Federal government refuses to fund sex worker co-op

A sex-workers’ rights advocate is frustrated that no federal help has been forthcoming for Canada’s first sex-worker cooperative.

Susan Davis, cofounder of the West Coast Cooperative of Sex Industry Professionals, explained that her group wasn’t seeking funding from the Co-operatives Secretariat to start a brothel. The group submitted a proposal to Ottawa in June 2008

With a proposed budget of $194,247, the co-op intended to start enterprises like catering, publishing, consulting, and arts production as early as the first quarter of 2009. One co-op objective is to provide workers with skills that they can use if they choose to leave the sex trade.

However, Davis related that she and her colleagues recently received word that the Harper government will not support the project.

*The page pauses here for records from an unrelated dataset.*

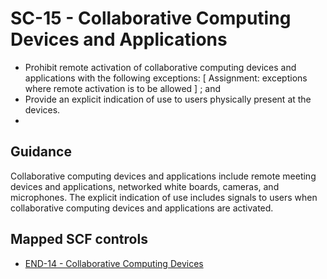 # SC-15 - Collaborative Computing Devices and Applications
- Prohibit remote activation of collaborative computing devices and applications with the following exceptions: \[ Assignment: exceptions where remote activation is to be allowed \] ; and
- Provide an explicit indication of use to users physically present at the devices.
- 
## Guidance
Collaborative computing devices and applications include remote meeting devices and applications, networked white boards, cameras, and microphones. The explicit indication of use includes signals to users when collaborative computing devices and applications are activated.
## Mapped SCF controls
- [END-14 - Collaborative Computing Devices](../scf/end-14-collaborativecomputingdevices.md)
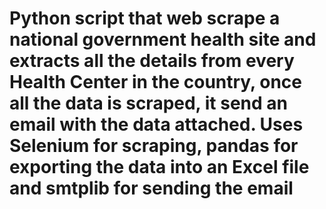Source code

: # Python script that web scrape a national government health site and extracts all the details from every Health Center in the country, once all the data is scraped, it send an email with the data attached. Uses Selenium for scraping, pandas for exporting the data into an Excel file and smtplib for sending the email
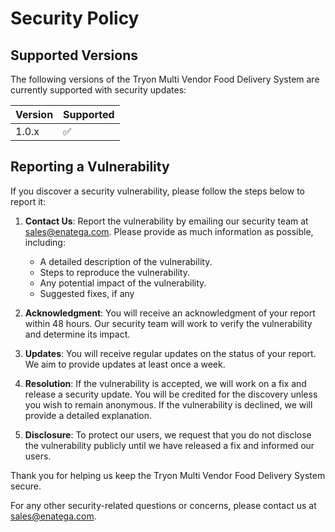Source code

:# Security Policy

## Supported Versions

The following versions of the Tryon Multi Vendor Food Delivery System are currently supported with security updates:

| Version | Supported          |
| ------- | ------------------ |
| 1.0.x   | :white_check_mark: |


## Reporting a Vulnerability

If you discover a security vulnerability, please follow the steps below to report it:

1. **Contact Us**: Report the vulnerability by emailing our security team at [sales@enatega.com](mailto:sales@enatega.com). Please provide as much information as possible, including:
    - A detailed description of the vulnerability.
    - Steps to reproduce the vulnerability.
    - Any potential impact of the vulnerability.
    - Suggested fixes, if any

2. **Acknowledgment**: You will receive an acknowledgment of your report within 48 hours. Our security team will work to verify the vulnerability and determine its impact.

3. **Updates**: You will receive regular updates on the status of your report. We aim to provide updates at least once a week.

4. **Resolution**: If the vulnerability is accepted, we will work on a fix and release a security update. You will be credited for the discovery unless you wish to remain anonymous. If the vulnerability is declined, we will provide a detailed explanation.

5. **Disclosure**: To protect our users, we request that you do not disclose the vulnerability publicly until we have released a fix and informed our users.

Thank you for helping us keep the Tryon Multi Vendor Food Delivery System secure.

For any other security-related questions or concerns, please contact us at [sales@enatega.com](mailto:sales@enatega.com).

“That’s how much of a priority we are for the federal government,” Davis told the Straight.

She noted that the co-op’s businesses would have helped a number of sex workers during the 2010 Olympics. According to Davis, who works as an escort, sex professionals don’t expect to earn money during the Games because of increased police enforcement of prostitution laws. She added that many of the people who visit Vancouver during the Olympics will be families, rather than sex consumers. As well, the construction boom in the Vancouver region, which Davis pointed out has been good for sex workers, is practically over.

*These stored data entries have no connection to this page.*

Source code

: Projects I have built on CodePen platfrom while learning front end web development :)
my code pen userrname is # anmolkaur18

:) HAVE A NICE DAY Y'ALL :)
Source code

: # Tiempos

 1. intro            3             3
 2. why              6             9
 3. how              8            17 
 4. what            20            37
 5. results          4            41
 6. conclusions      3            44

The co-op has plans for a sex-work museum, walking tours, and art sales during the Olympics.

The refusal of the federal government to fund the co-op isn’t going to deter Davis’s group from pushing forward. “We’re going to raise the money ourselves,” she said.

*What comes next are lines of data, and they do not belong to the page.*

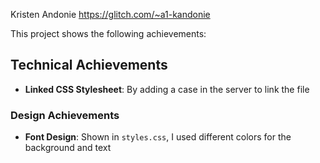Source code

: Kristen Andonie
https://glitch.com/~a1-kandonie

This project shows the following achievements:

## Technical Achievements
- **Linked CSS Stylesheet**: By adding a case in the server to link the file

### Design Achievements
- **Font Design**: Shown in `styles.css`, I used different colors for the background and text


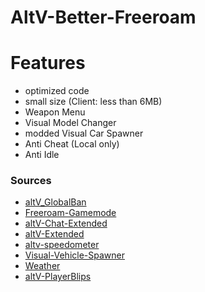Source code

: # AltV-Better-Freeroam

# Features
- optimized code
- small size (Client: less than 6MB)
- Weapon Menu
- Visual Model Changer
- modded Visual Car Spawner
- Anti Cheat (Local only)
- Anti Idle

### Sources
- [altV_GlobalBan](https://github.com/Nickwasused/AltV-Better-Freeroam/tree/main/source/VenoX_Global_Systems)
- [Freeroam-Gamemode](https://github.com/altV-Resources-by-Neta/Freeroam-Gamemode)
- [altV-Chat-Extended](https://github.com/Stuyk/altV-Chat-Extended)
- [altV-Extended](https://github.com/Stuyk/altV-Extended)
- [altv-speedometer](https://github.com/Blackbandit1804/altV-speedometer)
- [Visual-Vehicle-Spawner](https://github.com/dusieq95/Visual-Vehicle-Spawner)
- [Weather](https://github.com/MateqB/altv-os-weather-time-sync)
- [altV-PlayerBlips](https://github.com/VnX-SolidSnake/altV-PlayerBlips)
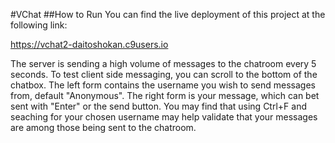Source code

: #VChat
##How to Run
You can find the live deployment of this project at the following link:

https://vchat2-daitoshokan.c9users.io

The server is sending a high volume of messages to the chatroom every 5 seconds.
To test client side messaging, you can scroll to the bottom of the chatbox.
The left form contains the username you wish to send messages from, default "Anonymous".
The right form is your message, which can bet sent with "Enter" or the send button.
You may find that using Ctrl+F and seaching for your chosen username may help validate that
your messages are among those being sent to the chatroom. 
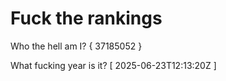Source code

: # Fuck the rankings

Who the hell am I?
{ 37185052 }

What fucking year is it?
[ 2025-06-23T12:13:20Z ]
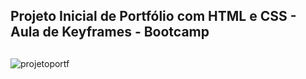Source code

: ## Projeto Inicial de Portfólio com HTML e CSS - Aula de Keyframes - Bootcamp

##

![projetoportf](https://user-images.githubusercontent.com/104471849/169876224-a034186a-ad48-4beb-865b-b7414adc42d0.gif)
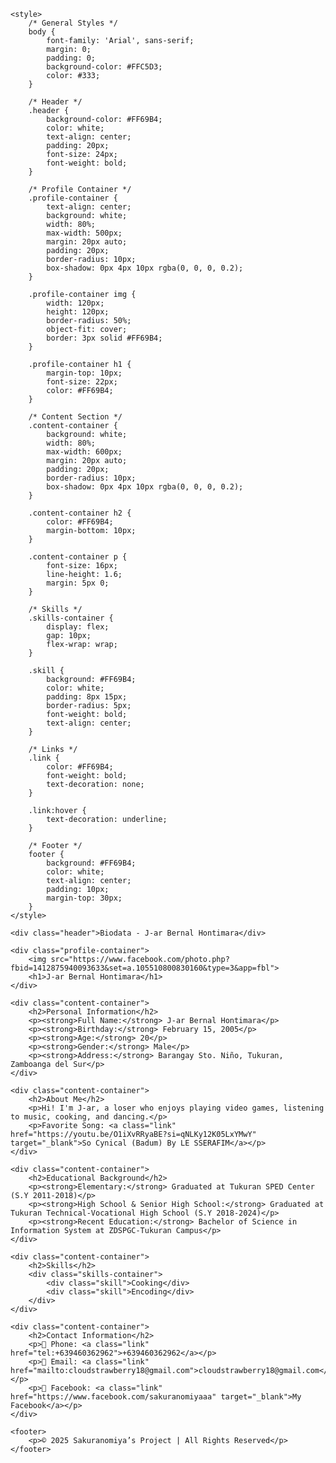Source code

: <!DOCTYPE html>
<html lang="en">
<head>
    <meta charset="UTF-8">
    <meta name="viewport" content="width=device-width, initial-scale=1.0">
    <title>J-ar Hontimara - Biodata</title>
    
    <style>
        /* General Styles */
        body {
            font-family: 'Arial', sans-serif;
            margin: 0;
            padding: 0;
            background-color: #FFC5D3;
            color: #333;
        }

        /* Header */
        .header {
            background-color: #FF69B4;
            color: white;
            text-align: center;
            padding: 20px;
            font-size: 24px;
            font-weight: bold;
        }

        /* Profile Container */
        .profile-container {
            text-align: center;
            background: white;
            width: 80%;
            max-width: 500px;
            margin: 20px auto;
            padding: 20px;
            border-radius: 10px;
            box-shadow: 0px 4px 10px rgba(0, 0, 0, 0.2);
        }

        .profile-container img {
            width: 120px;
            height: 120px;
            border-radius: 50%;
            object-fit: cover;
            border: 3px solid #FF69B4;
        }

        .profile-container h1 {
            margin-top: 10px;
            font-size: 22px;
            color: #FF69B4;
        }

        /* Content Section */
        .content-container {
            background: white;
            width: 80%;
            max-width: 600px;
            margin: 20px auto;
            padding: 20px;
            border-radius: 10px;
            box-shadow: 0px 4px 10px rgba(0, 0, 0, 0.2);
        }

        .content-container h2 {
            color: #FF69B4;
            margin-bottom: 10px;
        }

        .content-container p {
            font-size: 16px;
            line-height: 1.6;
            margin: 5px 0;
        }

        /* Skills */
        .skills-container {
            display: flex;
            gap: 10px;
            flex-wrap: wrap;
        }

        .skill {
            background: #FF69B4;
            color: white;
            padding: 8px 15px;
            border-radius: 5px;
            font-weight: bold;
            text-align: center;
        }

        /* Links */
        .link {
            color: #FF69B4;
            font-weight: bold;
            text-decoration: none;
        }

        .link:hover {
            text-decoration: underline;
        }

        /* Footer */
        footer {
            background: #FF69B4;
            color: white;
            text-align: center;
            padding: 10px;
            margin-top: 30px;
        }
    </style>
</head>
<body>

    <div class="header">Biodata - J-ar Bernal Hontimara</div>

    <div class="profile-container">
        <img src="https://www.facebook.com/photo.php?fbid=1412875940093633&set=a.105510800830160&type=3&app=fbl">
        <h1>J-ar Bernal Hontimara</h1>
    </div>

    <div class="content-container">
        <h2>Personal Information</h2>
        <p><strong>Full Name:</strong> J-ar Bernal Hontimara</p>
        <p><strong>Birthday:</strong> February 15, 2005</p>
        <p><strong>Age:</strong> 20</p>
        <p><strong>Gender:</strong> Male</p>
        <p><strong>Address:</strong> Barangay Sto. Niño, Tukuran, Zamboanga del Sur</p>
    </div>

    <div class="content-container">
        <h2>About Me</h2>
        <p>Hi! I'm J-ar, a loser who enjoys playing video games, listening to music, cooking, and dancing.</p>
        <p>Favorite Song: <a class="link" href="https://youtu.be/O1iXvRRyaBE?si=qNLKy12K05LxYMwY" target="_blank">So Cynical (Badum) By LE SSERAFIM</a></p>
    </div>

    <div class="content-container">
        <h2>Educational Background</h2>
        <p><strong>Elementary:</strong> Graduated at Tukuran SPED Center (S.Y 2011-2018)</p>
        <p><strong>High School & Senior High School:</strong> Graduated at Tukuran Technical-Vocational High School (S.Y 2018-2024)</p>
        <p><strong>Recent Education:</strong> Bachelor of Science in Information System at ZDSPGC-Tukuran Campus</p>
    </div>

    <div class="content-container">
        <h2>Skills</h2>
        <div class="skills-container">
            <div class="skill">Cooking</div>
            <div class="skill">Encoding</div>
        </div>
    </div>

    <div class="content-container">
        <h2>Contact Information</h2>
        <p>🧸 Phone: <a class="link" href="tel:+639460362962">+639460362962</a></p>
        <p>💌 Email: <a class="link" href="mailto:cloudstrawberry18@gmail.com">cloudstrawberry18@gmail.com</a></p>
        <p>🪽 Facebook: <a class="link" href="https://www.facebook.com/sakuranomiyaaa" target="_blank">My Facebook</a></p>
    </div>

    <footer>
        <p>© 2025 Sakuranomiya’s Project | All Rights Reserved</p>
    </footer>

</body>
</html>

The group recently launched a Web site (www.wccsip.ca/) to draw attention to its activities.

Davis said that sex workers are hoping the profession’s mostly male clientele will contribute financially.

A December 2006 report by the House of Commons subcommittee on solicitation laws noted that it is difficult to determine the extent of prostitution activity in Canada.

Professor Richard Poulin of the University of Ottawa’s sociology and anthropology department was one of the experts who appeared before the subcommittee. He testified that 10 to 15 percent of men in North America buy sexual services.